The May 4, 2016 memo reiterates the 2-step eligibility analysis set forth in the 2014 Interim Guidance and instructs examiners on how to apply that analysis in formulating a rejection. The examiner should begin by identifying the judicial exception and explaining—"using a reasoned rationale"—why it is considered an exception. (Memo at 1.) This is step 2A of the eligibility analysis. The examiner should then identify any additional elements in the claim beyond the judicial exception and explain why "the additional elements taken individually, and also taken as a combination, do not result in the claim as a whole amounting to significantly more than the judicial exception." (Id. at 2; emphasis in original.) This is step 2B of the eligibility analysis.

Examiners are invited to rely on Federal Circuit and Supreme Court decisions for guidance as to types of subject matter that amount to abstract ideas. However, the memo also notes that examiners should not go beyond those concepts that are similar to what the courts have identified as abstract ideas. (Id. at 3.) The memo does not explain how examiners are expected to interpret the case law, other than by analogizing their facts.

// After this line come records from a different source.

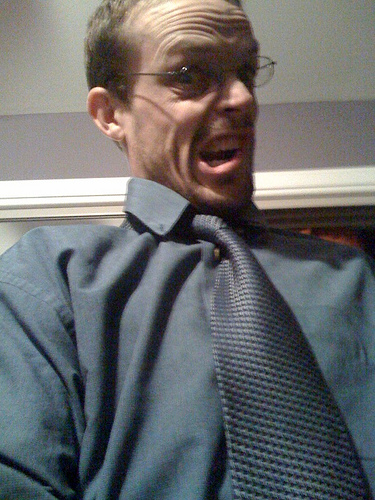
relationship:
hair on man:
[85, 0, 244, 153] [2, 2, 373, 499]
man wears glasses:
[2, 2, 373, 499] [97, 55, 279, 92]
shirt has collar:
[2, 175, 374, 496] [120, 175, 273, 239]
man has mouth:
[2, 2, 373, 499] [196, 121, 254, 177]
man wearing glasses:
[2, 2, 373, 499] [97, 55, 279, 92]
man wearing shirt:
[2, 2, 373, 499] [2, 175, 374, 496]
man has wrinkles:
[2, 2, 373, 499] [145, 4, 255, 64]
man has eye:
[2, 2, 373, 499] [174, 62, 205, 84]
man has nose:
[2, 2, 373, 499] [213, 67, 250, 115]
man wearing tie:
[2, 2, 373, 499] [189, 211, 374, 499]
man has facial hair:
[2, 2, 373, 499] [192, 111, 255, 146]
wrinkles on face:
[145, 4, 255, 64] [128, 2, 258, 208]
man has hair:
[2, 2, 373, 499] [85, 0, 244, 153]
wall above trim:
[0, 96, 375, 183] [0, 162, 375, 225]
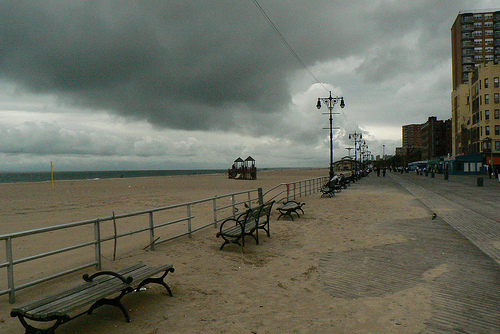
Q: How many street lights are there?
A: Six.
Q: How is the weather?
A: Cloudy.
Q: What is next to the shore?
A: Buildings.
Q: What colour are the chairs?
A: Grey with black stands.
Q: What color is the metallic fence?
A: Grey.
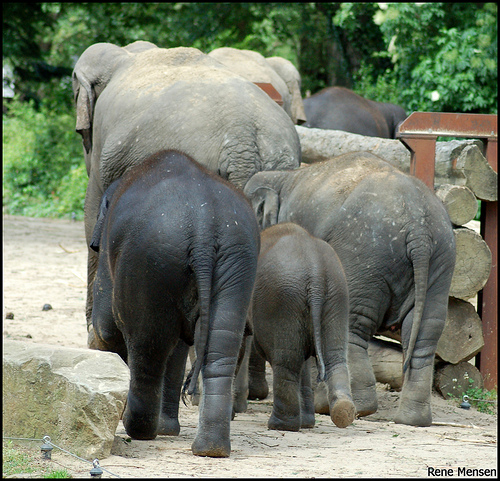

The memo indicates that a prior art search "should not be necessary" to establish why any additional claim elements beyond the judicial exception are considered "well-understood, routine, conventional activity previously engaged in by those in the relevant field." (Id. at 4.) This is because finding the element in the art does not establish that it is routine or conventional. It also states that it is not sufficient for an examiner to show that a particular laboratory technique was discussed in several widely-read scientific journals. Unfortunately, the only real guidance that the memo provides on what does fall within the definition of this phrase is to repeat the phrase itself—the elements must be "well-understood, routine, conventional activity previously engaged in by those in the relevant field." (Id.) One concern raised by this somewhat circular definition is that the analysis becomes completely subjective—based entirely on the examiner's perception of what is and is not conventional, routine, and well-known.

Examiners are reminded that an additional element may be enough to qualify as significantly more if it meaningfully limits the judicial exception, improves another technology or technical field, improves the functioning of a computer itself, or adds a specific limitation that is unconventional and confines the claims to a particular useful application. (Id. at 5.) Several of the new examples address the issue of what amounts to "significantly more."

The memo instructs examiners that "preemption is not a stand-alone test" for patent eligibility. (Id. at 7.) Thus, an applicant argument that a claim is specific and does not preempt all applications of the judicial exception, without more, will not overcome a§ 101 rejection. "While a preemptive claim may be ineligible, the absence of complete preemption does not demonstrate that a claim is eligible." (Id. at 6-7.)

The new § 101 examples provide insight into how the 2-step analysis should be applied in several hypothetical situations. The memo advises examiners that the examples are intended to be illustrative of the § 101 analysis and should not be used as the basis for a rejection. Although the memo warns examiners not to require applicants to model their claims or responses after the examples to attain eligibility (Id. at 5), the examples do provide some nuanced guidance as to how changes in language may make patent-eligible subject matter ineligible and vice versa, particularly in a diagnostics setting. This guidance provided by the examples should be valuable to both examiners and applicants, particularly those dealing with diagnostic methods.